### ФРАГМЕНТ ТЕКСТА
● ● ● ● ● ● ●

Сейчас не время и не место подробно изучать все попытки найти систему элементов, которые в разное время предприняли Деберейнер (1817 г.), Петтенкоффер (1850 г.), Гладстон (1853 г.), Одлинг (1857 г.), Бегюэ де Шанкуртуа (1863 г.), Ньюленде (1865 г.) и особенно Лотар Мейер (1830—1895). Значительно важнее проследить идеи и побудительные причины, которые всеми ими двигали.
В основе любой науки лежит человеческая способность удивляться. А существование элементов всегда вызывало и будет вызывать удивление; в самом деле, разве не странно, что весь этот мир, наполненный красками, запахами, звуками и человеческими страстями, построен всего из нескольких
десятков элементов. Причем, как правило, эти элементы невзрачны на вид и ничем не напоминают красочного мира, который из них построен.
Однако вслед за удивлением в сознании ученых возникает потребность упорядочить впечатления, которые их поразили. Это чисто человеческое качество заложено в каждом из нас очень глубоко: ребенок радуется, сложив из груды кубиков правильную фигуру, скульптор — вырубив из глыбы мрамора статую, музыкант — упорядочив звуки в мелодию.

● ● ● ● ● ● ●

### ИСХОДНЫЕ ДАННЫЕ
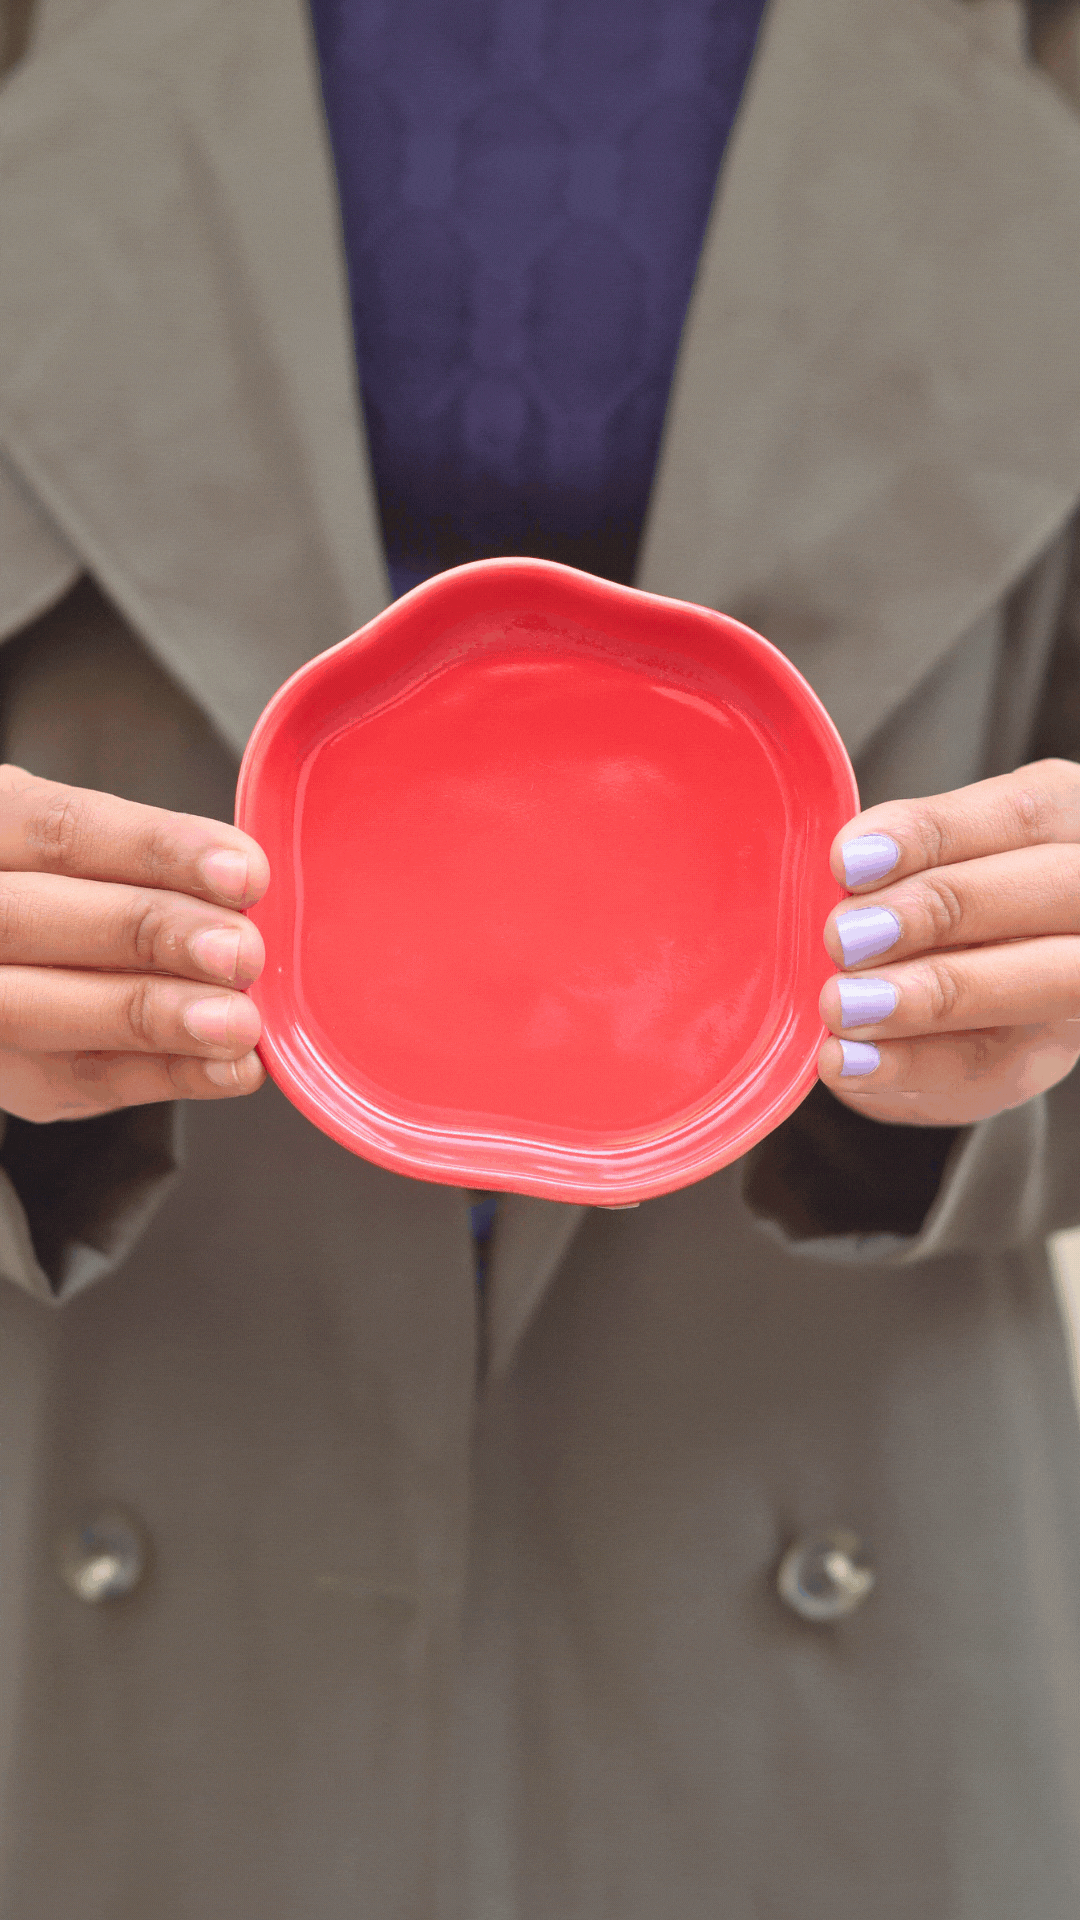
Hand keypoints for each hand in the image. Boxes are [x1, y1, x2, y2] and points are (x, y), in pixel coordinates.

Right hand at [0, 764, 268, 1122]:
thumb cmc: (81, 899)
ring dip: (154, 1017)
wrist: (31, 973)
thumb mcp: (96, 860)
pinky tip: (230, 1067)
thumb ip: (152, 868)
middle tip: (241, 952)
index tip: (243, 872)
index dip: (156, 849)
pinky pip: (80, 1080)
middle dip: (150, 932)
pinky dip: (166, 1076)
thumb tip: (251, 889)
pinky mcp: (10, 1073)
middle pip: (34, 918)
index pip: (61, 830)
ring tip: (238, 1022)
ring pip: (37, 1008)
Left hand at [817, 759, 1079, 1126]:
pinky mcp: (1042, 1056)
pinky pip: (991, 1063)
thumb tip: (848, 869)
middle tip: (844, 936)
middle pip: (1054, 890)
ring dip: (930, 997)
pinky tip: (845, 1059)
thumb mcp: (931, 860)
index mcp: (1070, 821)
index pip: (1022, 812)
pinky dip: (909, 1062)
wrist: (961, 995)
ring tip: (840, 1004)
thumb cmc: (939, 900)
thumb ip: (906, 857)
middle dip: (942, 909)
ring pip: (1044, 982)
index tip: (850, 858)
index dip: (937, 832)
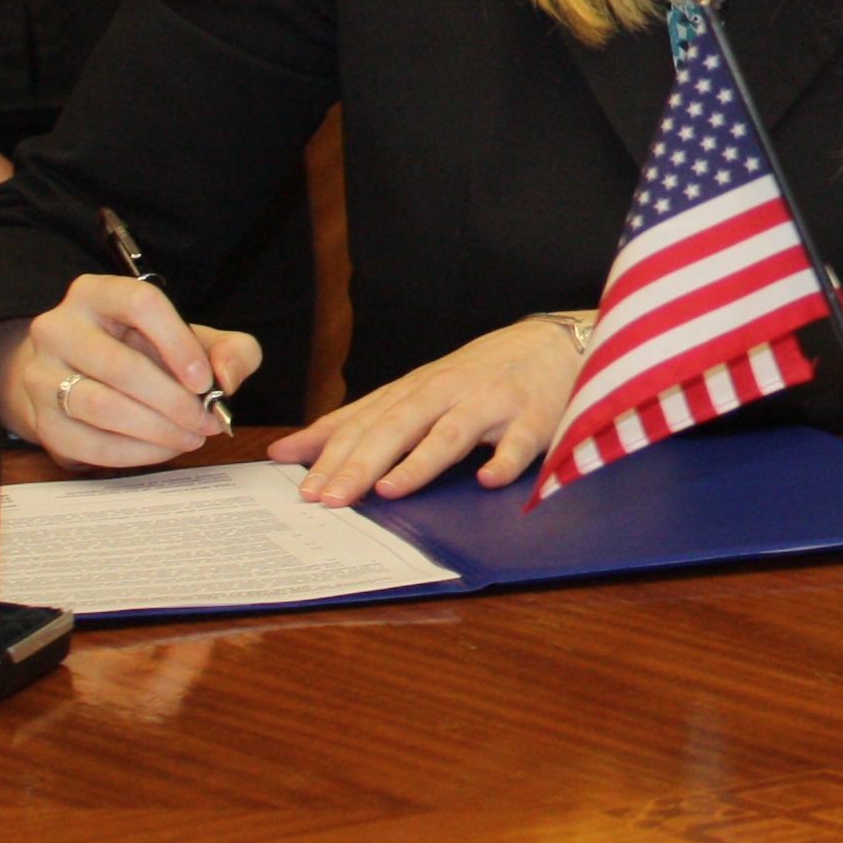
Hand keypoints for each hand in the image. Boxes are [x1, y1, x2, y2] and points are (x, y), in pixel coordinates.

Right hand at [0, 275, 256, 471]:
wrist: (81, 374)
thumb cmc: (149, 350)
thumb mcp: (198, 339)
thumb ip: (231, 351)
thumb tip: (227, 379)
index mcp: (98, 293)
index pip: (140, 303)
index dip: (178, 342)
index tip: (205, 381)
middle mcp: (59, 327)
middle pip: (120, 365)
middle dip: (174, 401)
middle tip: (207, 422)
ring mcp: (40, 372)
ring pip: (100, 406)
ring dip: (155, 430)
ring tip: (190, 437)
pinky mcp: (38, 416)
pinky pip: (85, 441)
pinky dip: (132, 452)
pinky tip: (162, 449)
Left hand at [269, 318, 585, 505]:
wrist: (554, 343)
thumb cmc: (478, 374)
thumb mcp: (415, 389)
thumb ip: (358, 421)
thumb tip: (288, 450)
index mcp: (416, 389)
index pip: (366, 421)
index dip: (333, 454)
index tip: (303, 487)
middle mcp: (448, 392)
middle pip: (399, 425)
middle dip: (363, 462)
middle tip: (332, 498)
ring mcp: (492, 403)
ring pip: (452, 432)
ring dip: (421, 461)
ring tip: (391, 490)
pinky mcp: (535, 417)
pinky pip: (520, 442)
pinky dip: (505, 460)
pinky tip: (488, 480)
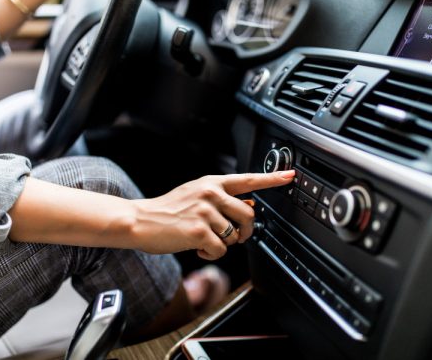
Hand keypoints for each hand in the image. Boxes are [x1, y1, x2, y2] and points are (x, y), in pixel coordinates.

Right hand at [130, 170, 294, 259]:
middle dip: (245, 232)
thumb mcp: (195, 195)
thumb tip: (250, 208)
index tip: (290, 176)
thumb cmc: (168, 210)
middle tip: (232, 236)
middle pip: (249, 216)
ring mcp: (205, 212)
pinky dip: (211, 254)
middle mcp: (210, 194)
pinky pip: (221, 250)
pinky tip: (197, 248)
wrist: (141, 220)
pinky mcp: (198, 231)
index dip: (272, 179)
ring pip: (235, 236)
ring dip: (222, 244)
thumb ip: (221, 200)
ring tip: (204, 240)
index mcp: (212, 183)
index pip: (247, 180)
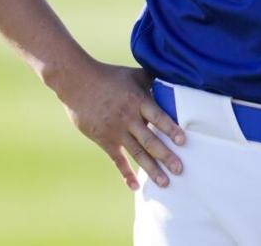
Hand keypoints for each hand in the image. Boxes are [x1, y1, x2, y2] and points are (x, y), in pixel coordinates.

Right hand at [55, 61, 185, 190]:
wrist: (77, 82)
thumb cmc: (108, 76)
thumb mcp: (132, 74)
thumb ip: (152, 79)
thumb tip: (172, 75)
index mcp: (137, 100)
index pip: (157, 117)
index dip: (170, 128)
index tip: (183, 141)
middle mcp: (128, 117)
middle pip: (149, 140)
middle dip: (165, 155)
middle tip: (180, 169)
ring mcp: (115, 129)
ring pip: (137, 152)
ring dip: (151, 169)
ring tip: (165, 183)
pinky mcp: (103, 138)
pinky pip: (117, 159)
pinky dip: (125, 173)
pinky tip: (134, 186)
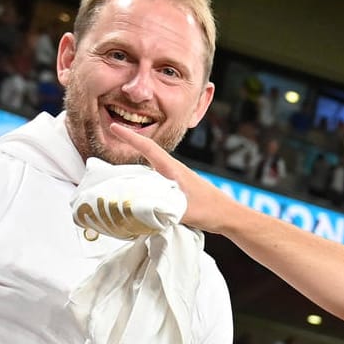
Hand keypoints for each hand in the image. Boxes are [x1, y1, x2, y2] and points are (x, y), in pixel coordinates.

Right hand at [107, 123, 238, 232]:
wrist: (231, 216)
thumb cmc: (212, 211)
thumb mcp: (183, 211)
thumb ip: (161, 209)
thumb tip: (140, 210)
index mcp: (174, 170)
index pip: (149, 148)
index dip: (130, 137)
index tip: (114, 127)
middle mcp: (175, 170)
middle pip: (148, 154)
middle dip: (130, 145)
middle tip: (112, 143)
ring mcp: (178, 177)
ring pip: (153, 166)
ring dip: (137, 163)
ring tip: (119, 168)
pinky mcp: (180, 186)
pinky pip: (158, 177)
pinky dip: (147, 178)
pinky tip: (141, 188)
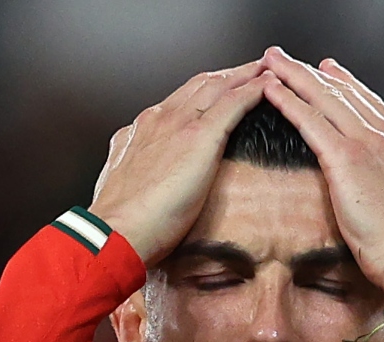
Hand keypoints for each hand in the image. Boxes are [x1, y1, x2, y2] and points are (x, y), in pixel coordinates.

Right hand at [89, 61, 275, 264]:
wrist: (114, 232)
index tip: (219, 88)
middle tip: (252, 68)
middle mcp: (158, 119)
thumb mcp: (126, 189)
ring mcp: (178, 124)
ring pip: (218, 86)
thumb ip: (142, 176)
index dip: (203, 91)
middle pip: (200, 85)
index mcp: (141, 132)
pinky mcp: (199, 136)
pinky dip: (253, 90)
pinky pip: (233, 103)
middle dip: (228, 74)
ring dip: (245, 74)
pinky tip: (269, 84)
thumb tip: (152, 186)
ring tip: (267, 68)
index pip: (179, 102)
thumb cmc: (121, 226)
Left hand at [257, 48, 383, 294]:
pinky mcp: (346, 158)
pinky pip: (311, 121)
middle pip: (342, 92)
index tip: (329, 70)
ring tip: (270, 60)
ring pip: (324, 97)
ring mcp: (367, 143)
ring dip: (293, 75)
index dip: (345, 83)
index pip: (369, 104)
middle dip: (311, 71)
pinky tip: (271, 89)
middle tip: (286, 57)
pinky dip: (288, 101)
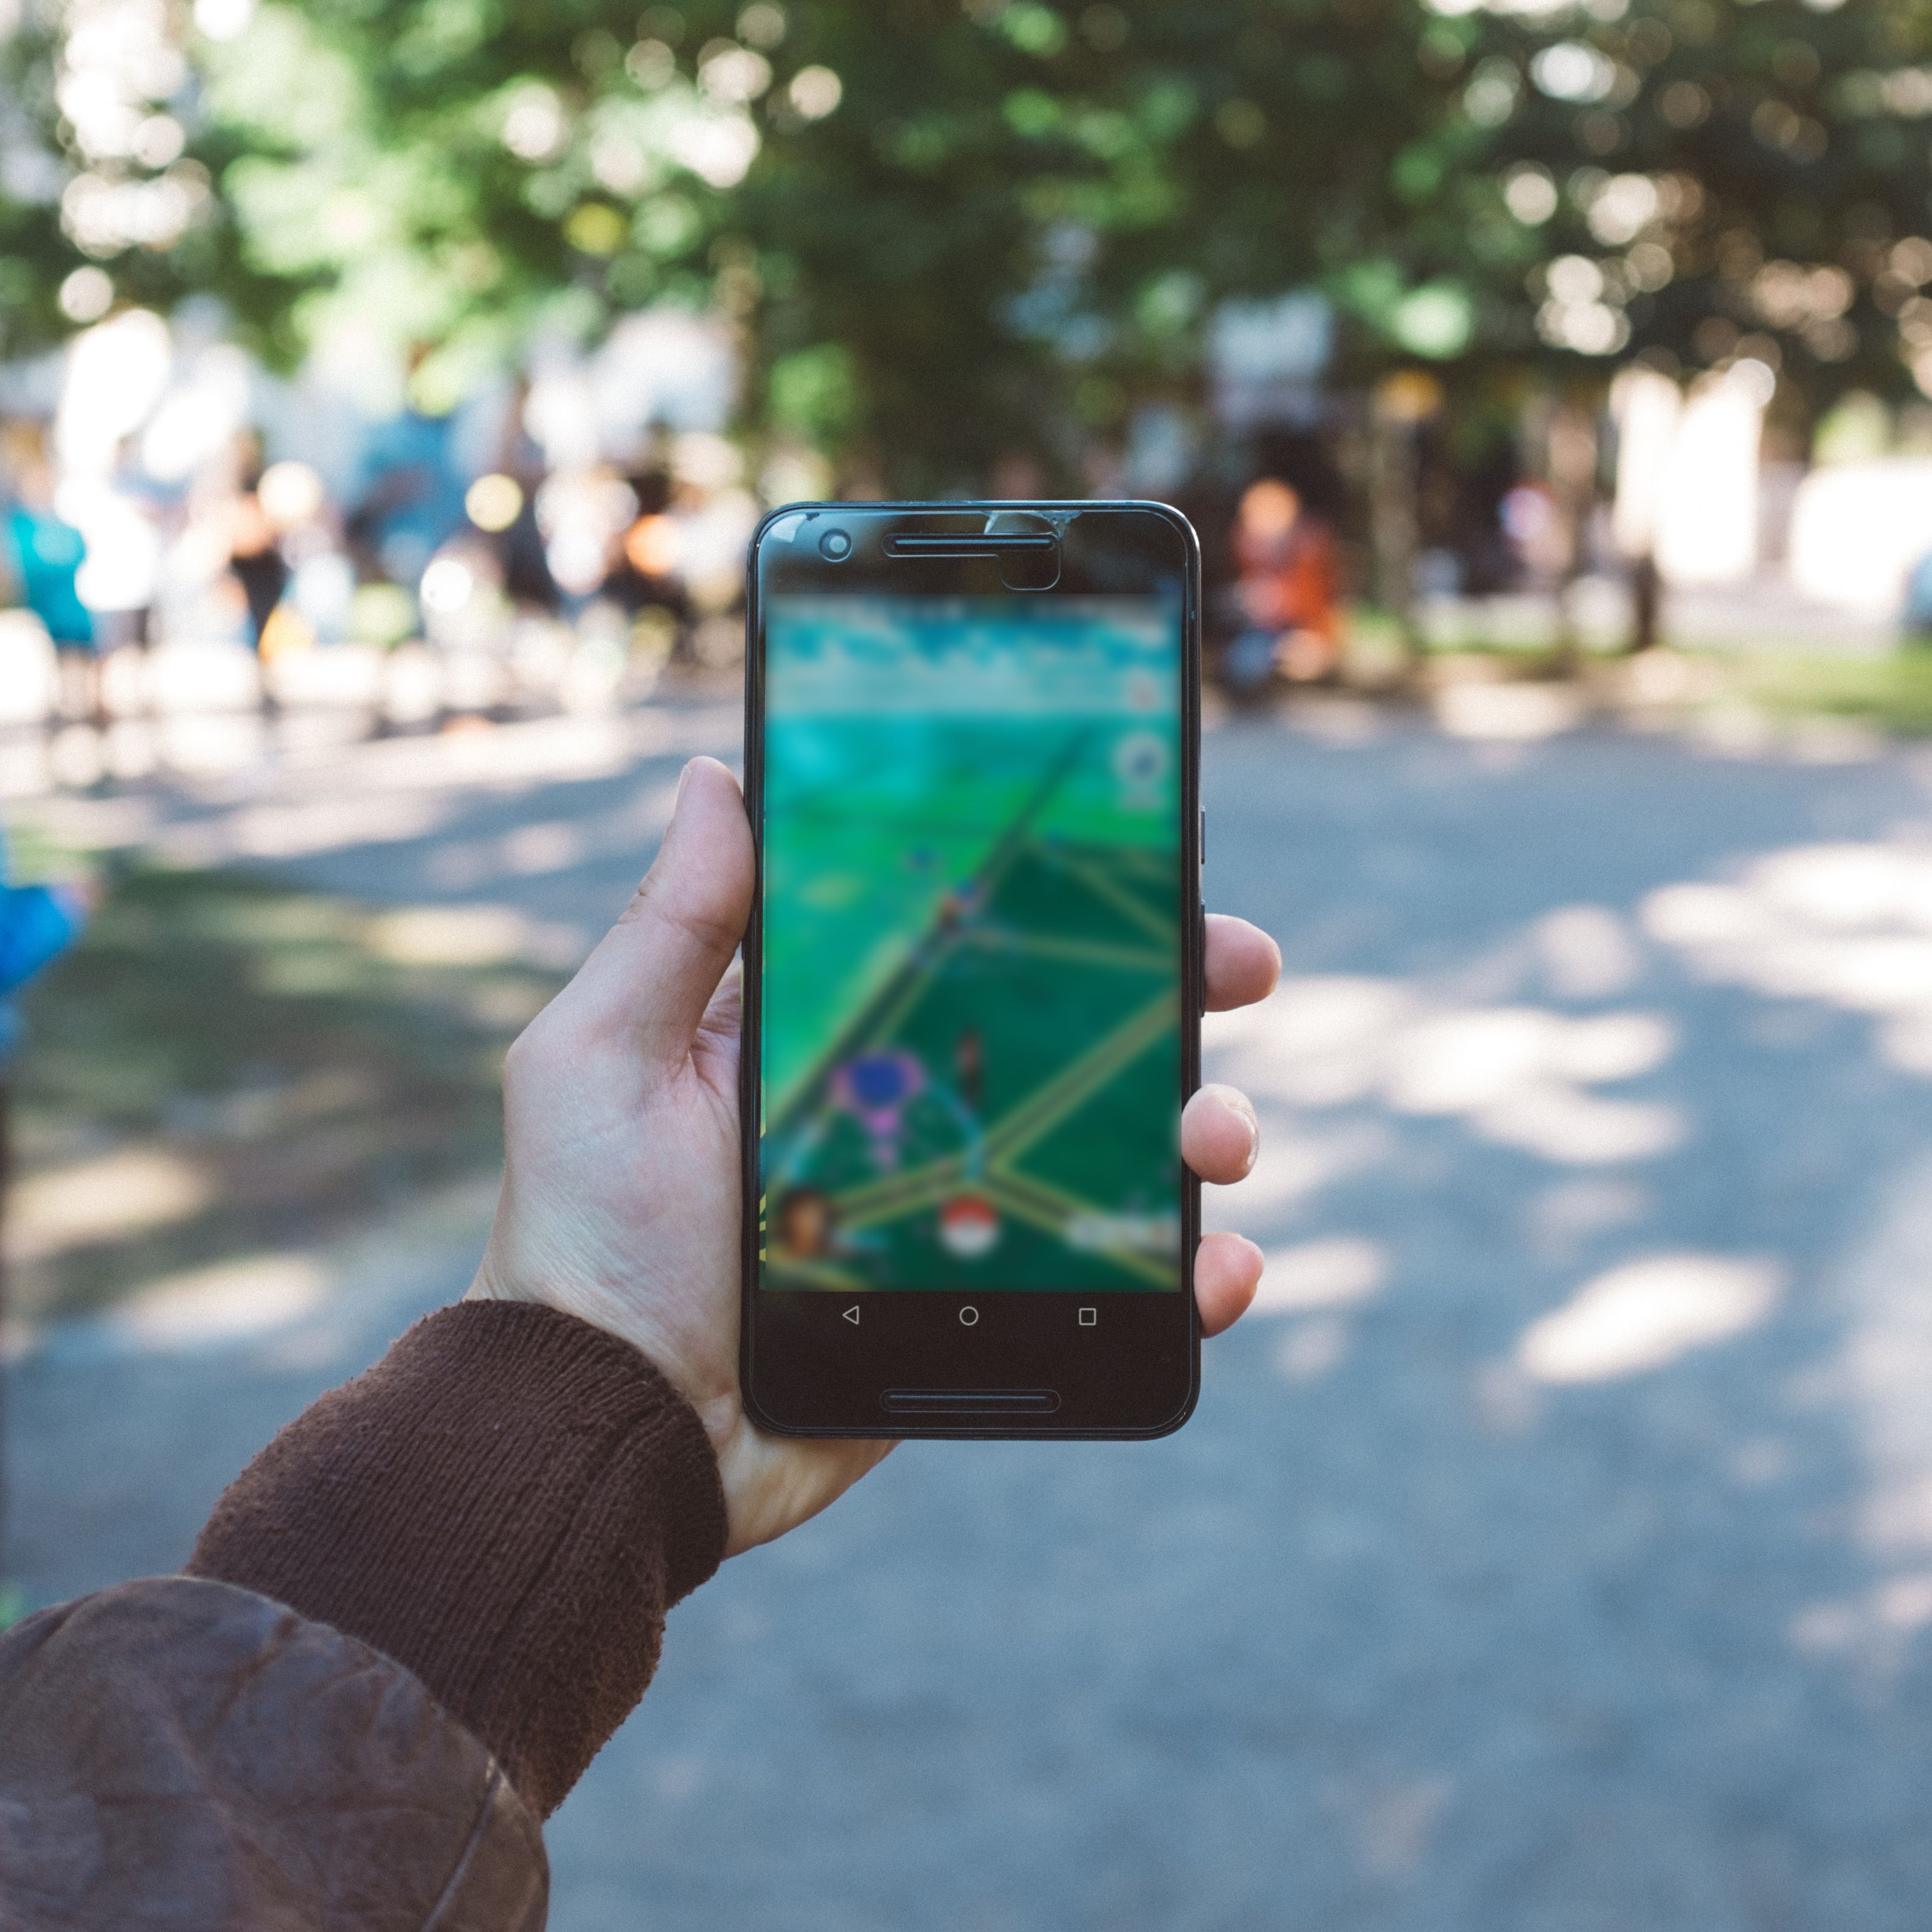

● ● ● ● ● ● ●

### ВЫПОЛНИТЕ ЗАДАНИЯ
1) Ответьте по фрагменту текста на вопросы:
(а) Какие годы жизни Лотара Мейера указаны во фрагменте?
(б) Какую человеческую способность фрагмент называет основой любой науки?
(в) Что делает скульптор, чтобы испытать радость?
2) Перепишите без изменений отрывок фрагмента текста от слов «Однако вслед за» до слов «звуки в мелодию.» включительно.

### ОТВЕТЫ К ЗАДАНИЯМ
1)
(а) 1830—1895.
(б) Способность удивляться.
(в) Вырубает из глыбы мрамора статую.

2)
Однако вслед за удивлением в сознании ученых возникает потребность упорядочить впечатления, которые их поразили. Это чисто человеческое качество заложено в каждом из нас очень глубоко: ребенок радуется, сложив из груды кубиков правильную фигуру, скульптор — вырубив из глыбы мрамора статую, музыкант — упорядочив звуки в мелодию.